The 2003 edition was just as tense, with another goal-kicker winning the day for their country. The final against Australia was almost a carbon copy of ’95, with Jonny Wilkinson slotting the winning drop goal in the last minute of extra time after the sides were tied up at 17-17.
The 2007 tournament was also steeped in goal-kicking lore, Cilliers points out. ‘Percy Montgomery was superb for the Boks that day, and for a few years leading up to that moment, while a young Frans Steyn showed the world what he could offer with a crucial long-range goal kick.’
That final was another display of ruthless three-point mastery as the Boks wore down England.

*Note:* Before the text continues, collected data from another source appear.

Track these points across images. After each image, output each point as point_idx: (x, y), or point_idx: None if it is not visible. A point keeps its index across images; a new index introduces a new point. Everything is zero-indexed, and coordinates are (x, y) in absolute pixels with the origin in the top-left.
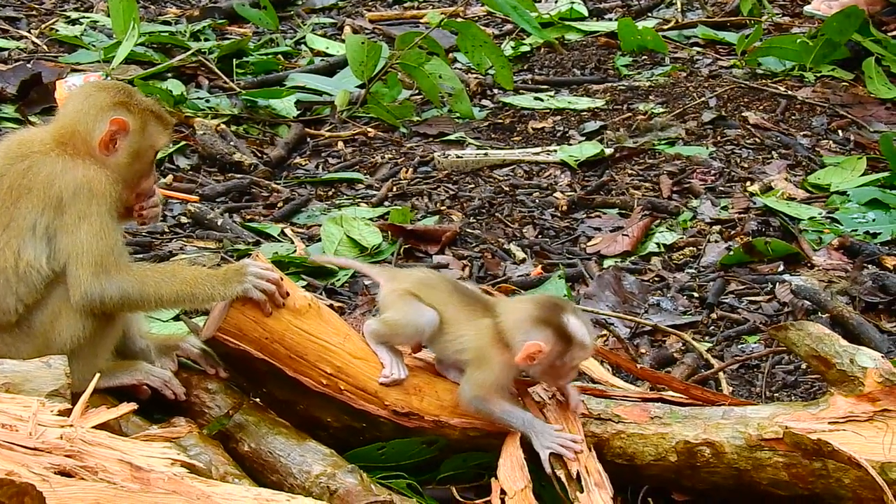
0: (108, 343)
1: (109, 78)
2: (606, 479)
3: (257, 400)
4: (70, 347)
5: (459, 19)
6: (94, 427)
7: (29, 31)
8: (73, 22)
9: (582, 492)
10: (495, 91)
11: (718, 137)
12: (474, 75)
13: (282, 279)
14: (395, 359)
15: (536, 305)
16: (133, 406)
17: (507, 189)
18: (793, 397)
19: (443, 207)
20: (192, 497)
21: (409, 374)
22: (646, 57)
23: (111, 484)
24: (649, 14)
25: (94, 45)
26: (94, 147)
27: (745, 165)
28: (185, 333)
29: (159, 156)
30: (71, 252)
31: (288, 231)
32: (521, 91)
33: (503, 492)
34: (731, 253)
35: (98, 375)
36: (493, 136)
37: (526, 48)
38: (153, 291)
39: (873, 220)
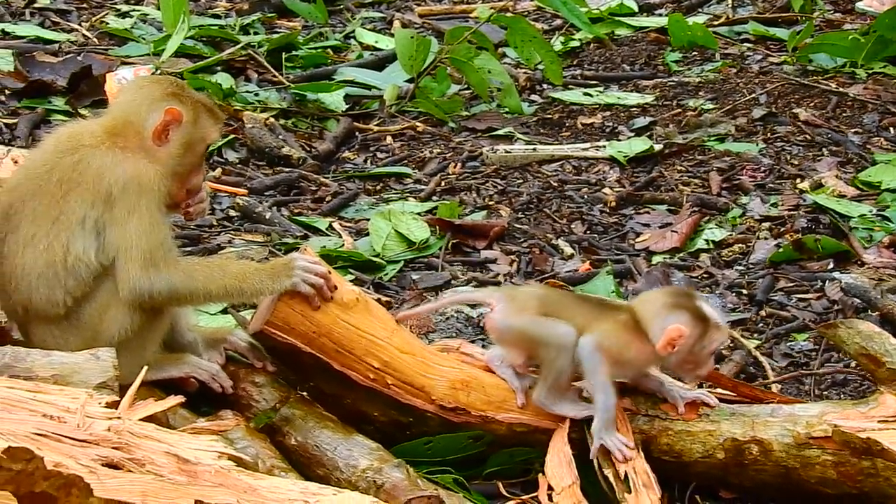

In 2011 the depth of the goal-kicking department was pushed to the limit when New Zealand defeated France 8-7 in a tense final that saw Stephen Donald become the unlikeliest of heroes.
In 2015 the All Blacks claimed a memorable 34-17 victory over Trans-Tasman rivals Australia in the final, but once again it was the boot that won the day, with flyhalf Dan Carter being named the Man of the Match for his match-winning haul of four penalties, two conversions and a decisive drop goal.
So, if history has taught us anything, it is that goal-kicking is often the difference between agony and ecstasy at the World Cup. Thankfully, millions of South Africans can breathe slightly easier with Pollard and company at the helm.